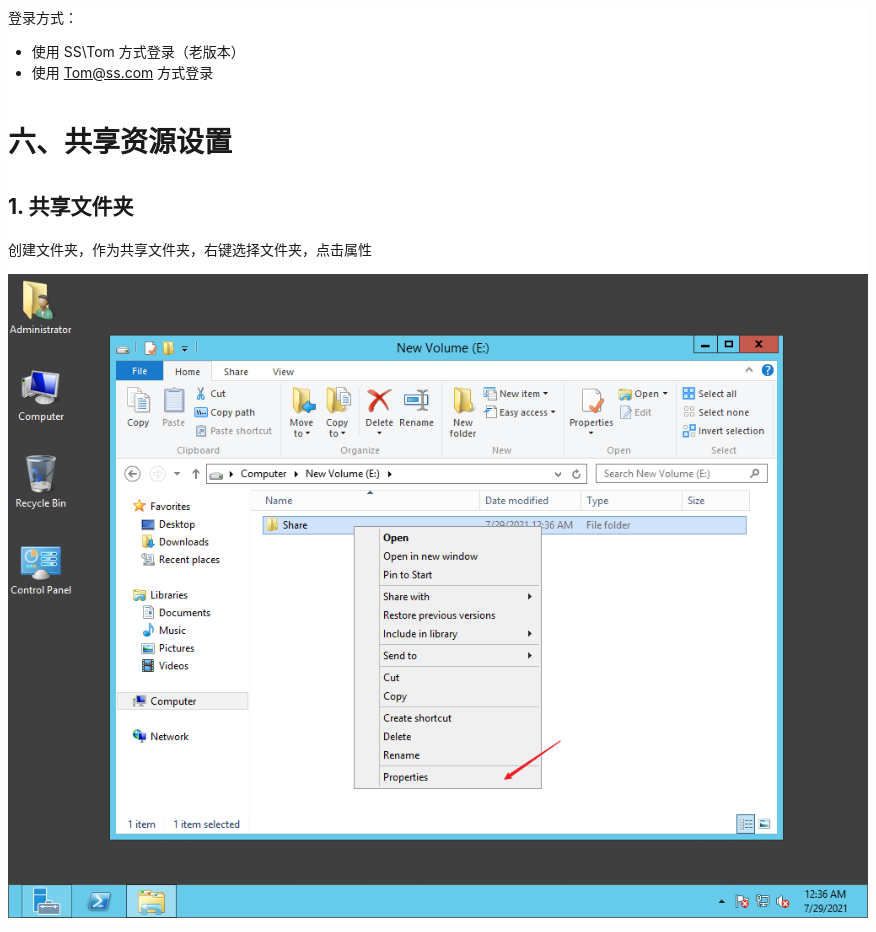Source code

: 

登录方式：

- 使用 SS\Tom 方式登录（老版本）
- 使用 Tom@ss.com 方式登录







# 六、共享资源设置

## 1. 共享文件夹

创建文件夹，作为共享文件夹，右键选择文件夹，点击属性

![image-20210729153720718](images/winserver/image-20210729153720718.png)


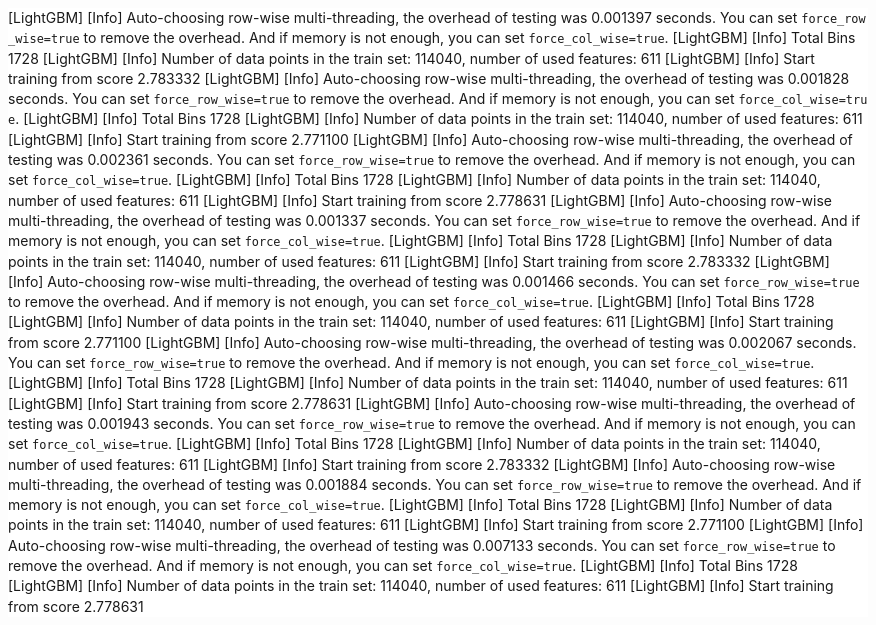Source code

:[LightGBM] [Info] Auto-choosing row-wise multi-threading, the overhead of testing was 0.001397 seconds.
You can set `force_row_wise=true` to remove the overhead.
And if memory is not enough, you can set `force_col_wise=true`.
[LightGBM] [Info] Total Bins 1728
[LightGBM] [Info] Number of data points in the train set: 114040, number of used features: 611
[LightGBM] [Info] Start training from score 2.783332
[LightGBM] [Info] Auto-choosing row-wise multi-threading, the overhead of testing was 0.001828 seconds.
You can set `force_row_wise=true` to remove the overhead.
And if memory is not enough, you can set `force_col_wise=true`.
[LightGBM] [Info] Total Bins 1728
[LightGBM] [Info] Number of data points in the train set: 114040, number of used features: 611
[LightGBM] [Info] Start training from score 2.771100
[LightGBM] [Info] Auto-choosing row-wise multi-threading, the overhead of testing was 0.002361 seconds.
You can set `force_row_wise=true` to remove the overhead.
And if memory is not enough, you can set `force_col_wise=true`.
[LightGBM] [Info] Total Bins 1728
[LightGBM] [Info] Number of data points in the train set: 114040, number of used features: 611
[LightGBM] [Info] Start training from score 2.778631
[LightGBM] [Info] Auto-choosing row-wise multi-threading, the overhead of testing was 0.001337 seconds.
You can set `force_row_wise=true` to remove the overhead.
And if memory is not enough, you can set `force_col_wise=true`.
[LightGBM] [Info] Total Bins 1728
[LightGBM] [Info] Number of data points in the train set: 114040, number of used features: 611
[LightGBM] [Info] Start training from score 2.783332
[LightGBM] [Info] Auto-choosing row-wise multi-threading, the overhead of testing was 0.001466 seconds.
You can set `force_row_wise=true` to remove the overhead.
And if memory is not enough, you can set `force_col_wise=true`.
[LightGBM] [Info] Total Bins 1728
[LightGBM] [Info] Number of data points in the train set: 114040, number of used features: 611
[LightGBM] [Info] Start training from score 2.771100
[LightGBM] [Info] Auto-choosing row-wise multi-threading, the overhead of testing was 0.002067 seconds.
You can set `force_row_wise=true` to remove the overhead.
And if memory is not enough, you can set `force_col_wise=true`.
[LightGBM] [Info] Total Bins 1728
[LightGBM] [Info] Number of data points in the train set: 114040, number of used features: 611
[LightGBM] [Info] Start training from score 2.778631
[LightGBM] [Info] Auto-choosing row-wise multi-threading, the overhead of testing was 0.001943 seconds.
You can set `force_row_wise=true` to remove the overhead.
And if memory is not enough, you can set `force_col_wise=true`.
[LightGBM] [Info] Total Bins 1728
[LightGBM] [Info] Number of data points in the train set: 114040, number of used features: 611
[LightGBM] [Info] Start training from score 2.783332
[LightGBM] [Info] Auto-choosing row-wise multi-threading, the overhead of testing was 0.001884 seconds.
You can set `force_row_wise=true` to remove the overhead.
And if memory is not enough, you can set `force_col_wise=true`.
[LightGBM] [Info] Total Bins 1728
[LightGBM] [Info] Number of data points in the train set: 114040, number of used features: 611
[LightGBM] [Info] Start training from score 2.771100
[LightGBM] [Info] Auto-choosing row-wise multi-threading, the overhead of testing was 0.007133 seconds.
You can set `force_row_wise=true` to remove the overhead.
And if memory is not enough, you can set `force_col_wise=true`.
[LightGBM] [Info] Total Bins 1728
[LightGBM] [Info] Number of data points in the train set: 114040, number of used features: 611
[LightGBM] [Info] Start training from score 2.778631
********
Exercise details: Copy out the rows exactly, from the line that contains "was 0.001397 seconds." through the line that contains "was 0.001828 seconds.", including both of those lines and nothing else.

Output of the exercise:
:[LightGBM] [Info] Auto-choosing row-wise multi-threading, the overhead of testing was 0.001397 seconds.
You can set `force_row_wise=true` to remove the overhead.
And if memory is not enough, you can set `force_col_wise=true`.
[LightGBM] [Info] Total Bins 1728
[LightGBM] [Info] Number of data points in the train set: 114040, number of used features: 611
[LightGBM] [Info] Start training from score 2.783332
[LightGBM] [Info] Auto-choosing row-wise multi-threading, the overhead of testing was 0.001828 seconds.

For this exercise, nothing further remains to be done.